The nonprofit helps all service members, veterans, and their spouses, from any branch of the military, begin or improve their transition through a four-day workshop, perfectly named: “Changing Focus - Moving from We to Me."
“As soon as you join the military, you're responsible for the person who's next to you and you want to be a good team member for that person who's in front of you, behind you, and on both sides of you. That is drilled into you from the very first moment you join the military. You never think of yourself as an individual," Brock said.
The free workshop takes a different approach to the transition process.
They understand getting a job is important, however, the main focus is more introspective.

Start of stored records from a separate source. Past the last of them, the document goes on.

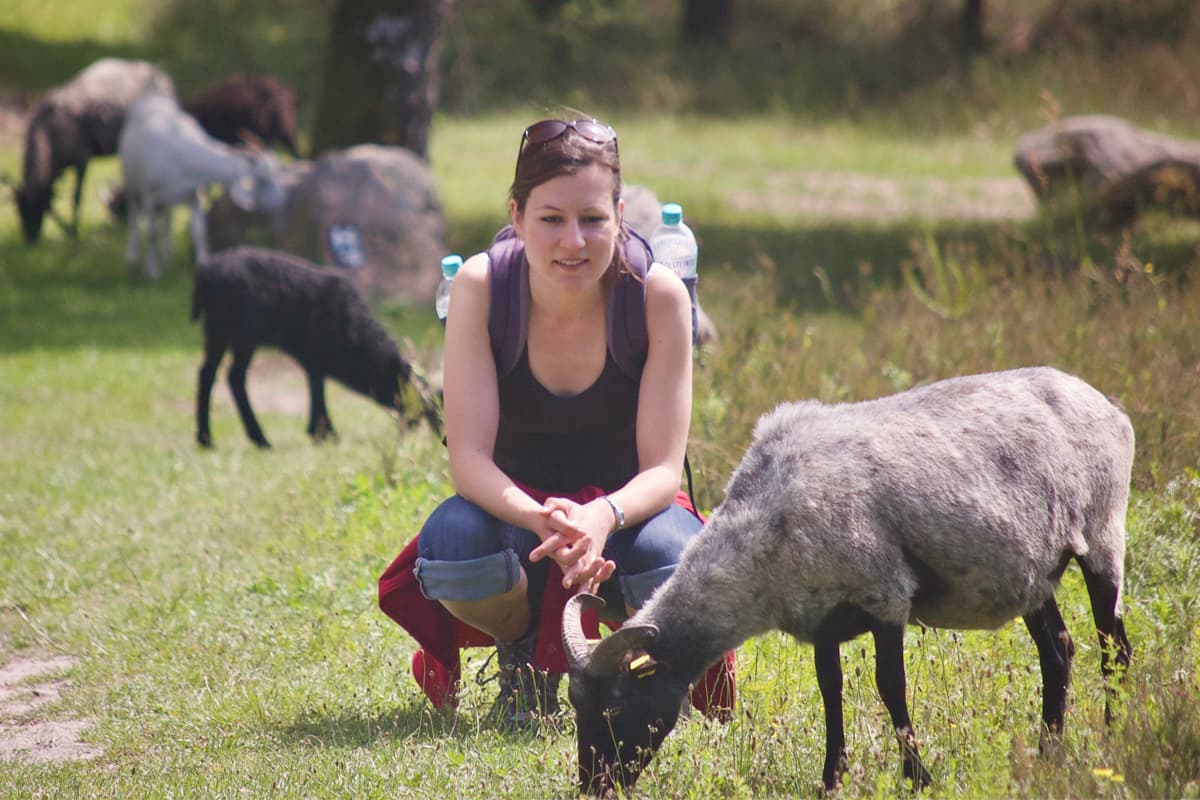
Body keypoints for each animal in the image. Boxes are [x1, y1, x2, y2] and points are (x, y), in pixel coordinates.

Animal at [118, 86, 283, 277]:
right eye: (263, 179)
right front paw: (152, 271)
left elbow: (199, 231)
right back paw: (132, 255)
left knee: (167, 219)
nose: (281, 200)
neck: (181, 154)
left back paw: (168, 254)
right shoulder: (150, 196)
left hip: (168, 199)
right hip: (131, 181)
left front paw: (203, 263)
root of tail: (152, 94)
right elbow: (151, 233)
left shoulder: (194, 194)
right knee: (134, 213)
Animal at [192, 244, 441, 450]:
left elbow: (316, 384)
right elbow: (317, 387)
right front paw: (324, 433)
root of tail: (206, 273)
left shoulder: (312, 356)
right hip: (242, 334)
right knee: (234, 377)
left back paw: (206, 439)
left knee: (207, 374)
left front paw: (321, 431)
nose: (439, 434)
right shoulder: (316, 352)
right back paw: (259, 439)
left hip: (217, 330)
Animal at [561, 367, 1132, 796]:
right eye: (576, 705)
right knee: (1058, 651)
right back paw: (1049, 754)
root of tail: (1108, 406)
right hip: (1032, 571)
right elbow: (829, 691)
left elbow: (890, 686)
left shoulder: (885, 595)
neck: (766, 521)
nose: (593, 788)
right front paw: (830, 781)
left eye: (614, 706)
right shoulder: (822, 617)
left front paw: (918, 779)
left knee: (1114, 647)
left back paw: (1112, 743)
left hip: (1102, 535)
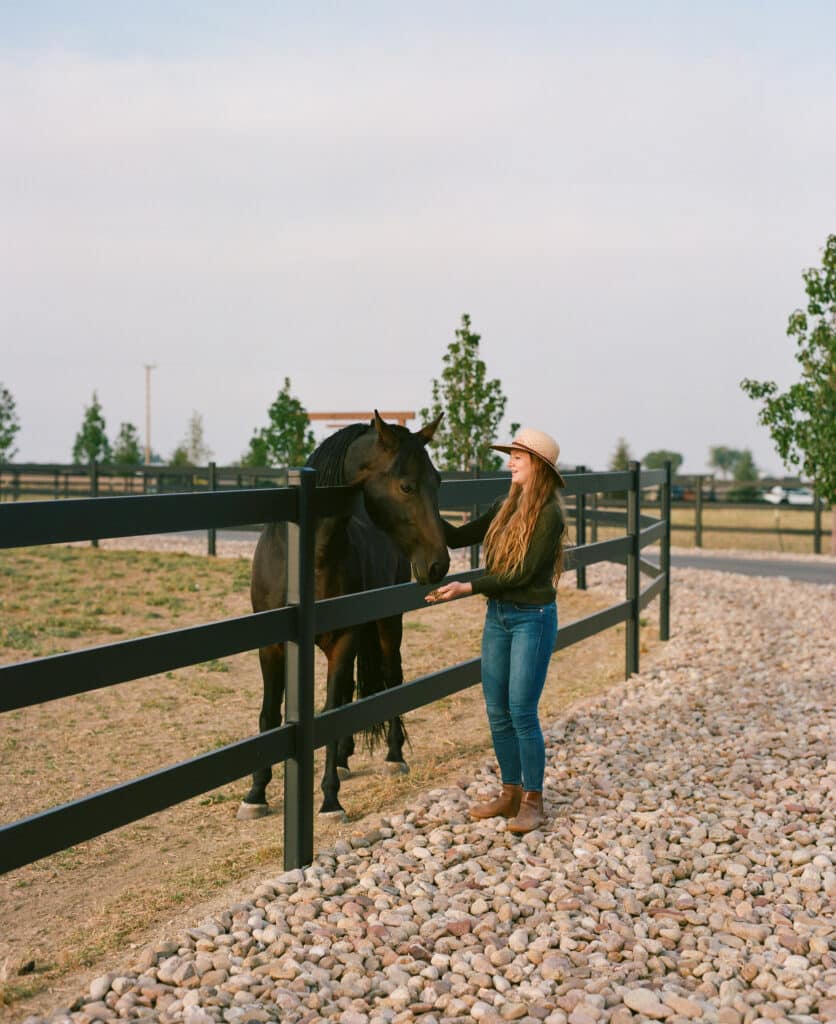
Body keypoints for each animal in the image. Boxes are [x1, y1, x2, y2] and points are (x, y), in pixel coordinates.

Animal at [238, 411, 450, 819]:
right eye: (406, 486)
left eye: (438, 482)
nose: (438, 564)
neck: (305, 558)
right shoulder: (271, 645)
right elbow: (270, 715)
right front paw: (256, 793)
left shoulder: (343, 639)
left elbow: (331, 711)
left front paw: (329, 799)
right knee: (354, 689)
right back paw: (344, 758)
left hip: (386, 627)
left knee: (391, 679)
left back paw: (392, 756)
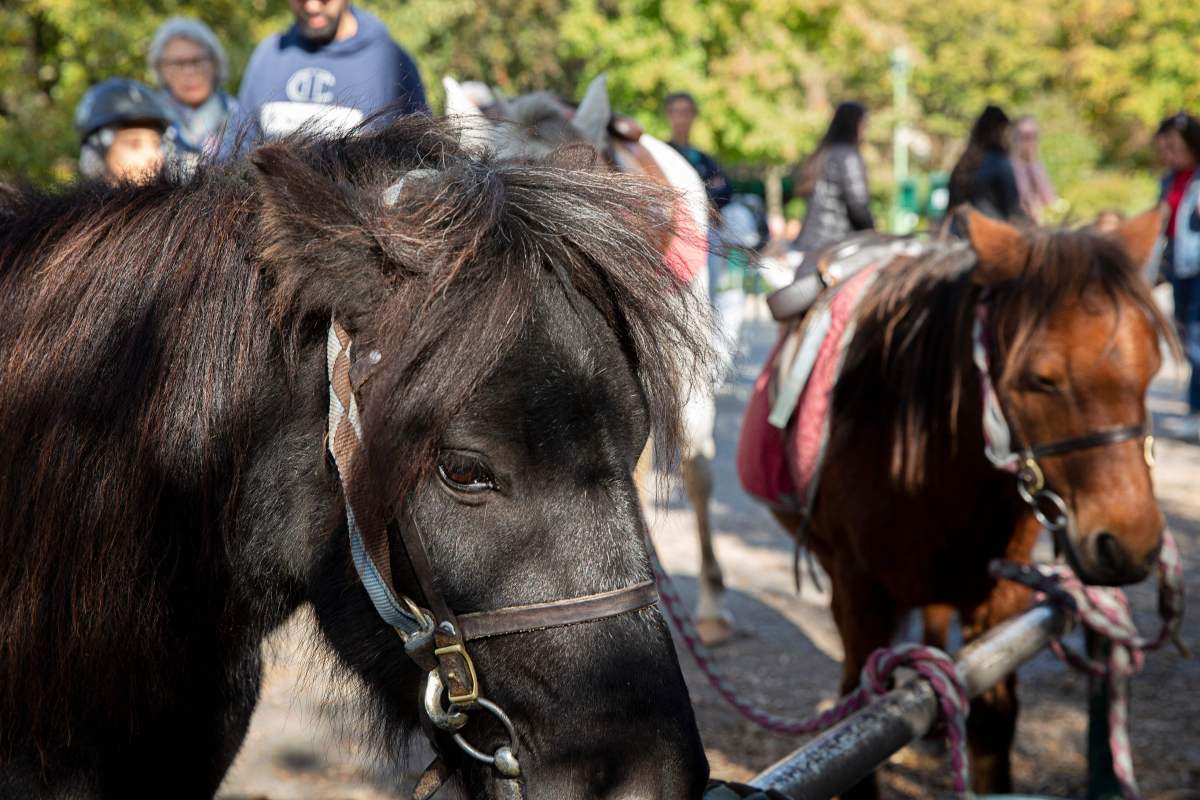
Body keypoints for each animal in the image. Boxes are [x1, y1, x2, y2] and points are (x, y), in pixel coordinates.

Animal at [768, 209, 1171, 796]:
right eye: (1040, 380)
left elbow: (991, 725)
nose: (1130, 545)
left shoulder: (999, 598)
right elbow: (854, 719)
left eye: (1152, 368)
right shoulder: (857, 596)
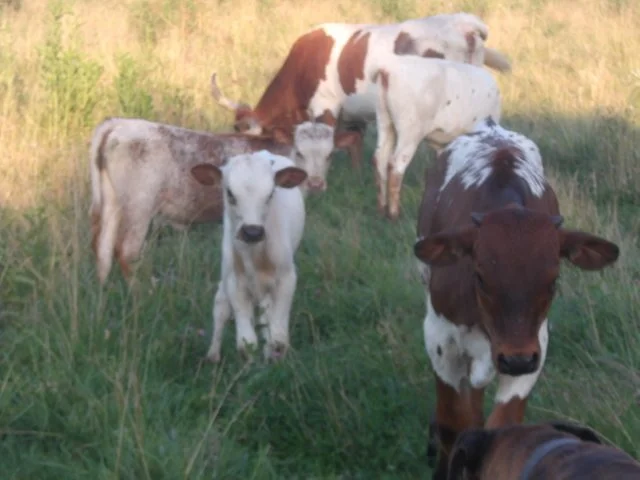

A series of exercises and lectures takes participants through self-discovery exercises. Exercises are focused on trying to determine who each person is outside of the uniform; what makes them happy; what they really want to do and become with the rest of their lives.
“We aren't focused on, What is your job going to be. We give them the freedom to think about, Who am I? Who do I want to be? How do I want to do this rest of my life? Because the average service member, like Jose. He is going to live longer as a civilian than he was in the military. He needs to fill that life. People need to fill that life and build that life and create something that they really enjoy and live the life that they choose rather than the one that the world chooses for them,” Brock said.
The Changing Focus Workshop helped Velazquez’s “me” mindset gradually emerge.
“What I have seen over three years is I have seen Sergeant Major Velazquez transition into Jose Velazquez, and it's really cool."
Brock started her Army career as one of the first women assigned to the 82nd Airborne Division.
She was jumping out of planes on her way to becoming a Medevac helicopter pilot, so she is no stranger to the needs of service members.
She founded the nonprofit and created this program because of her own experiences during her military-to-civilian life transitional period.
“How did you come up with the idea to start the Leader Transition Institute?" GeNienne asked.
“From my own struggle, and I remember that my father had struggled a little bit in his transition as I look back on it," Brock said. "I did a lot of personal growth in all the years between when I left active duty to when I started the program. I started working with the veteran community here in 2007. I saw my husband's friends as they retired from the military and people in the local community that were struggling. And I was at a personal development weekend and challenged to create something that would be significant for the future. And significance always involves other people, not oneself. And so I developed the idea for the program from that.”
Brock said the transition can be difficult because military life is all some people know.
“The big challenge is that the average person who comes in the military comes in when they're or if they come right out of high school or 22, coming right out of college, and very few people have ever been an adult in the civilian sector. And all of a sudden, they're expected to be an adult in the civilian sector. That's scary,” Brock said.
This was a fear that Brock had and she was determined to help others.
The same fear that Velazquez fought during his last year in the military and ultimately beat.
“It's incredibly powerful. A lot of programs teach you how to get a job, and that's important. Look, we all got to make money, but they don't teach you how to figure out who you are outside the uniform,” Velazquez said.
Now outside of his uniform, Jose is a disc jockey, LinkedIn influencer, entrepreneur (founder of Velazquez Media Consulting, LLC), and now the Director of Communications for the very nonprofit that helped him transition from “we” to “me.”
“When I left the projects, the military brought me in. They embraced me and they became my family. When I left the service, LTI, and the veterans who've already transitioned, they embraced me and took me into their family. And so at this point, I'm on the other side of the uniform, and it's my job to embrace others as they're going through that transition. And I love it.”
The free four-day workshops are open to those in all branches of service, active duty, veterans who have already transitioned, and their spouses.